User PhilFactor Created User Table AdventureWorks2016.MS_Temp267 using the “node-mssql” application


And the next line …

User PhilFactor Deleted User Table AdventureWorks2016.MS_Temp267 using the “node-mssql” application


…proves that it was successful. Heaven only knows what information is in it, but it will be in the log. Our Database Drift custom metric alerted us to these changes, at least.

Now it looks as if our attacker has got everything he needs and is just tidying up.

PhilFactor changed Configuration option ‘show advanced options’ from 1 to 1. (15457) with query “select * from Sales.Customer where (customerId = 1 and 1=2); use AdventureWorks2016 execute sp_configure ‘show advanced options’,1; reconfigure with override; Execute xp_cmdshell ‘del D:\DataBackups\*.* /Q’ Execute xp_cmdshell ‘rmdir D:\DataBackups’ execute sp_configure ‘Ad Hoc Distributed Queries’,0; execute sp_configure ‘xp_cmdshell’, 0; reconfigure with override; –)” using the “node-mssql” application.


Yes, he has injected a script that has gone ahead and tried to remove the traces of the attack. Luckily, we have the Extended Events session data to tell us.

So, it all happened very quickly. In this case, it was a scripted attack, which you can emulate using the NodeJs interface and PowerShell script described here. Real probing attacks can go on for hours, and you can see the early stages of a rash of syntax errors that are inevitable in the early stages of any attack.
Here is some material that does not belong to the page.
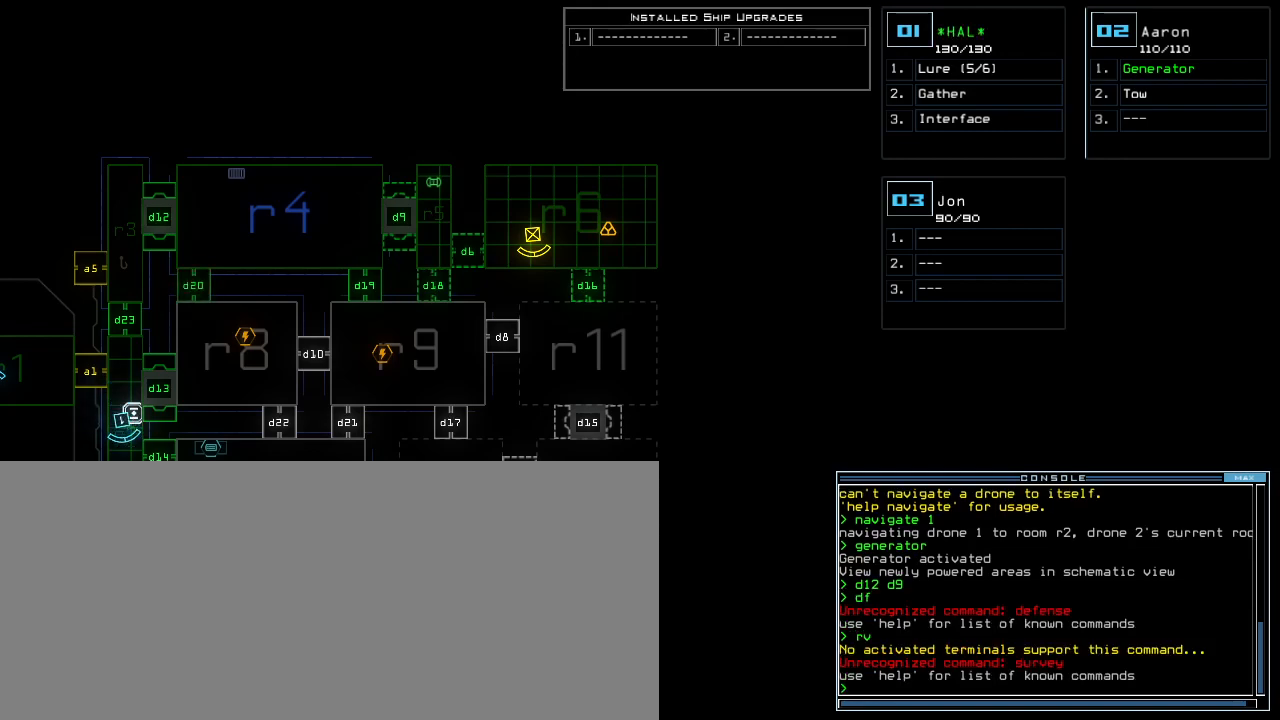
{"keys": ["down", "left"], "events": [[80, "1", "up"], [240, "right", "down"], [380, "right", "up"], [500, "left", "down"]]}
Once you see the escalation to sysadmin privileges and those configuration changes, you know that the attacker has full control. You must now assume that the attacker has all your tables dumped out and dispatched to an FTP site somewhere in eastern Europe. In this case, every table from Adventureworks was first saved to the filesystem and then dispatched to a remote FTP site as soon as the attacker had opened up xp_cmdShell.


For anyone of a nervous or sensitive disposition, I must emphasize that this is a simulation, and in another article, we’ll go through the PowerShell script and application scenario that did this. You will see that the attacker very soon had access to what could, in reality, have been sensitive private information, and could have gone on to inflict a lot more damage. Even so, the entire AdventureWorks data was leaked.

The script we introduced in this article will give you clues to what has gone on, but it is only a pointer to what you need to drill down to. Its purpose is just to alert you to suspicious activity. It won’t give you the full narrative. You will need to know quickly what cached plans are there that will reveal the queries that were executed. That is another story!